Werner and Flextronics CEO E.C. Sykes were joined at the announcement in Milipitas by Gov. Arnold Schwarzenegger, who sported a green tie and chastised the assembled crowd for not celebrating Earth Day with similar fashion choices.
“I am so excited about this,” said Schwarzenegger about the new project. “This proves that protecting the economy and protecting the environment can be done simultaneously.”
Werner said locating the manufacturing operation in California makes sense both for economic reasons and because California is home to a large solar market, thanks to the state’s Renewable Portfolio Standard, requiring 33% renewable energy by 2020, and the Million Solar Roofs Initiative.
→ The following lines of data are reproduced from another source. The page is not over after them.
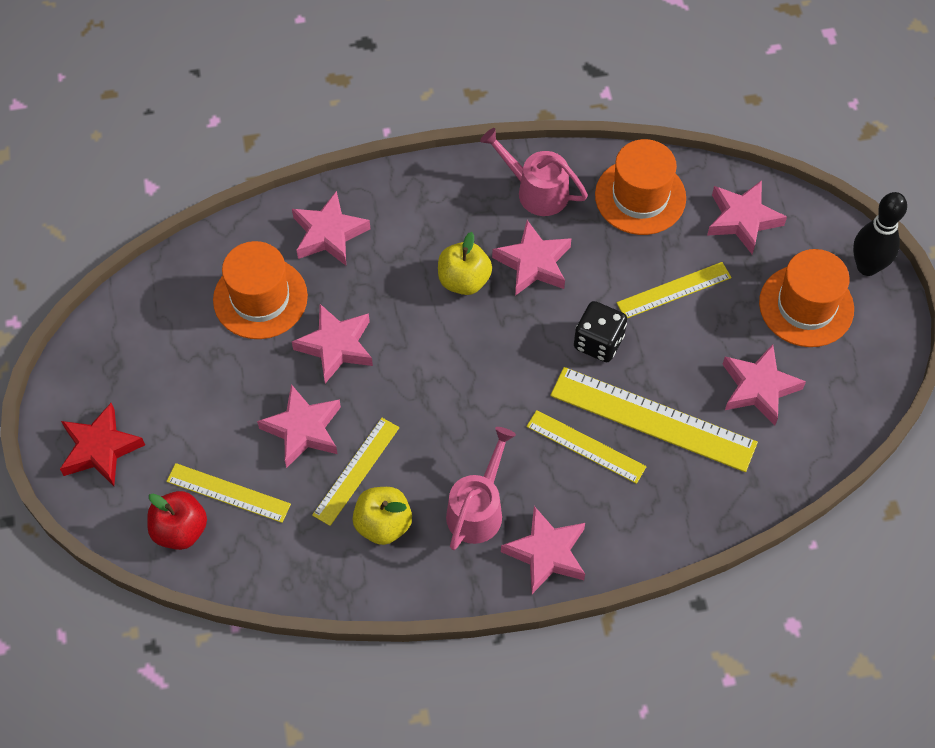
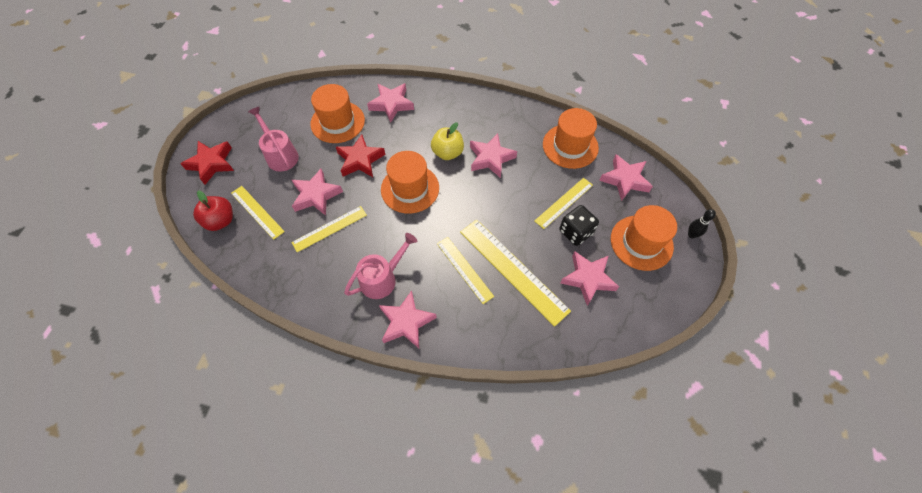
camera: 25 degrees right, 0 degrees up
(336, 346) = (360, 160): pink star -> red star
(383, 524) = (325, 264): yellow apple -> none
(439, 360) = (410, 188): none -> orange hat
(535, 190) = (512, 122): pink watering can -> pink watering can (280, 154)
(598, 342) = (504, 214): black dice -> black dice (575, 232)
(674, 290) = (564, 202): yellow ruler -> yellow ruler turned 45 degrees counterclockwise
(867, 266) = (691, 235): black bowling pin -> black bowling pin, size x0.55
Werner added that a record 50 megawatts of rooftop solar power were installed last month in California.
“You want to be close to your customer for logistical reasons, and also because you learn from your customer and you build it back into your product,” Werner told me following the staged media event. “And by being local you can learn faster than you can if you’re distant.”
Other California selling points were a green manufacturing equipment sales tax exemption, which enabled SunPower to buy equipment for the facility tax-free, and low-interest loans from Recovery Act funds granted through the City of Milpitas, said Werner.
Governor Schwarzenegger used the occasion to warn Californians against taking the state’s environmental laws for granted.
“Right now there are greedy Texas oil companies that want to come in here and spend millions of dollars to roll back AB 32 (the state’s 2006 carbon legislation) and our other environmental laws,” he said. “Why? Because they don’t like that there’s alternative energy being created. They don’t like what you are doing here.”